We studied 22 healthy male smokers (mean +/- SD, 23 +/- 9 cigarettes per day) randomly assigned to receive either 600 IU vitamin E per day (n = 11, age 28 +/- 6 years) or placebo (n = 11, age 27 +/- 6 years) for four weeks and 11 age-matched healthy male nonsmokers. Flow mediated vasodilation and endothelium-independent, nitroglycerin-induced dilation were assessed in the brachial artery using high resolution ultrasound (7.5 MHz) at baseline and after therapy. Subjects stopped smoking 2 h before the ultrasound examinations. At the end of the treatment period, a third scan was obtained 20 min after smoking a cigarette (0.6 mg nicotine, 7 mg tar) to estimate transient impairment of FMD.

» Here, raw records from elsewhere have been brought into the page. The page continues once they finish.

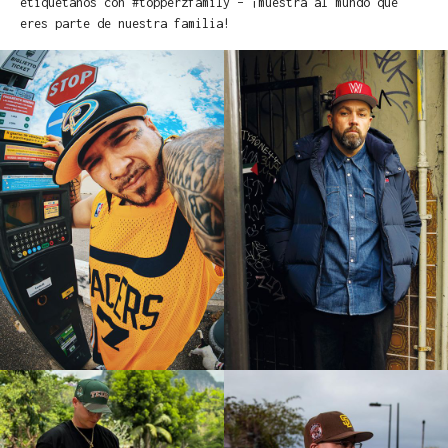
etiquétanos con #topperzfamily – ¡muestra al mundo que
eres parte de nuestra familia!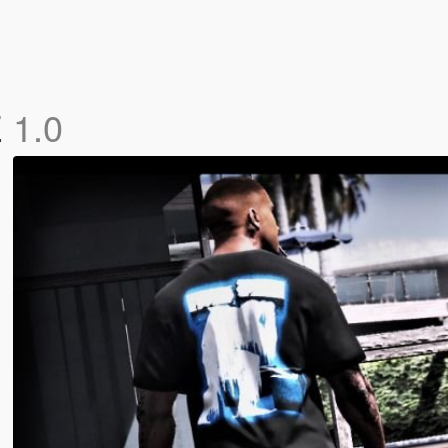
E
1.0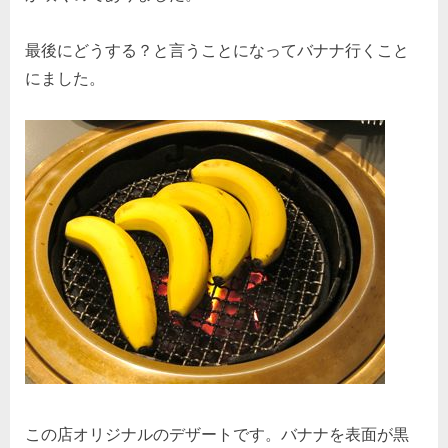
最後にどうする？と言うことになってバナナ行くこと
にました。
この店オリジナルのデザートです。バナナを表面が黒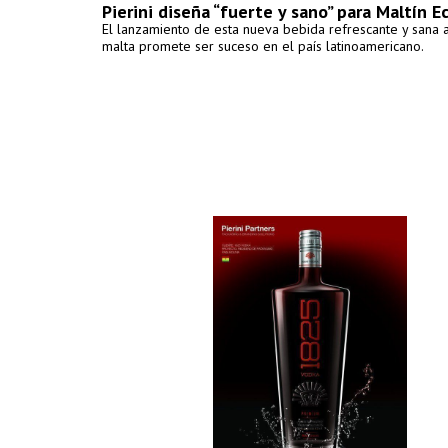
Pierini diseña “fuerte y sano” para Maltín E
El lanzamiento de esta nueva bebida refrescante y sana 
malta promete ser suceso en el país latinoamericano.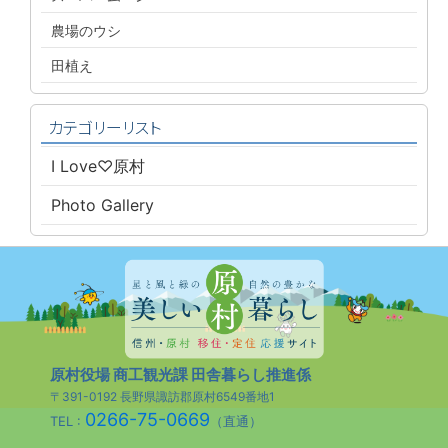
農場のウシ
田植え
カテゴリーリスト
I Love♡原村
Photo Gallery
原村役場 商工観光課 田舎暮らし推進係
〒391-0192 長野県諏訪郡原村6549番地1
0266-75-0669
TEL :
（直通）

Flow mediated vasodilation at baseline was abnormal in the vitamin E (5.3 +/- 3.8, p < 0.01) and in the placebo group (6.4 +/- 3.5, p < 0.05) compared with nonsmoking controls (11.6 +/- 4.7). Using a two-way repeated measures analysis of variance (ANOVA) to examine the effects of vitamin E on FMD, we found no effect for the grouping factor (p = 0.5834) in the ANOVA over time but a highly significant difference with respect to time (p = 0.0065). The interaction of the time factor and the grouping factor also proved to be significant (p = 0.0318). Flow mediated vasodilation values remained similar after treatment for four weeks in both groups but declined faster after smoking a cigarette in subjects taking placebo compared with those receiving vitamin E (p values from successive differences for the time/group factor: 0.0001/0.0017). The transient attenuation of FMD (calculated as the percent change in FMD) was related to the improvement of the antioxidant status, estimated as percent changes in thiobarbituric acid-reactive substances (r = -0.67, p = 0.0024). Nitroglycerin-induced dilation did not differ between study groups at baseline or after therapy.


These results demonstrate that oral supplementation of vitamin E can attenuate transient impairment of endothelial function after heavy smoking due to an improvement of the oxidative status but cannot restore chronic endothelial dysfunction within four weeks in healthy male smokers.